Include in the output the line containing "thumb mcp: (51, 222)" and each subsequent line of the records, through the end, transcribed exactly. Add nothing else.

> **Exercise data**:
──────────
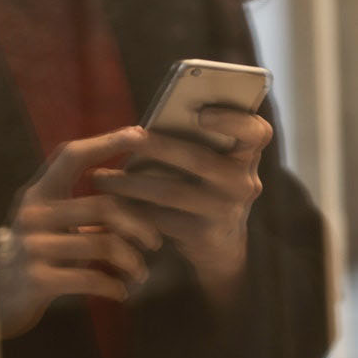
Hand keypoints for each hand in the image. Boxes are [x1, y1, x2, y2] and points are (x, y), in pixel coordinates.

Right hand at [0, 127, 162, 337]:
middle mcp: (33, 214)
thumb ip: (82, 203)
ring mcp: (32, 247)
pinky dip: (114, 286)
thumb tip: (139, 185)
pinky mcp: (37, 280)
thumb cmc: (37, 254)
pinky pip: (92, 279)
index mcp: (38, 193)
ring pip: (105, 244)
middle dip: (140, 225)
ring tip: (141, 272)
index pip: (71, 156)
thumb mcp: (51, 222)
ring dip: (131, 261)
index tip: (141, 133)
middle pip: (104, 206)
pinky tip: (122, 291)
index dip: (107, 141)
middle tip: (156, 242)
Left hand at [90, 107, 271, 308]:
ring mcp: (226, 210)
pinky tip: (110, 203)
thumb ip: (198, 141)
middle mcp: (244, 182)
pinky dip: (132, 210)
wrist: (220, 244)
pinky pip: (161, 220)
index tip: (201, 113)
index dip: (233, 120)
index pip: (257, 132)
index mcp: (248, 155)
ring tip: (100, 176)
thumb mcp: (215, 162)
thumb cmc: (207, 186)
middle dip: (160, 147)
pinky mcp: (204, 235)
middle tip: (128, 138)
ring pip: (172, 192)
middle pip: (200, 160)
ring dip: (131, 182)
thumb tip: (147, 126)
──────────
> **Task solution**:
thumb mcp: (51, 222)
ring dip: (131, 261)
index tip: (141, 133)
middle pip: (104, 206)
pinky tip: (122, 291)
index dip: (107, 141)
middle tip: (156, 242)
Left hand at [90, 107, 271, 308]:
ring mcp: (226, 210)
pinky tip: (110, 203)
thumb ip: (198, 141)
middle mcp: (244, 182)
pinky dip: (132, 210)
wrist: (220, 244)
pinky pip: (161, 220)
index tip: (201, 113)
index dip: (233, 120)
index pip: (257, 132)
index mcp: (248, 155)
ring tip: (100, 176)
thumb mcp: (215, 162)
thumb cmc: (207, 186)
middle dip: (160, 147)
pinky mcp: (204, 235)
middle tip: (128, 138)
ring pip: (172, 192)
middle pip: (200, 160)
ring dip: (131, 182)
thumb tip: (147, 126)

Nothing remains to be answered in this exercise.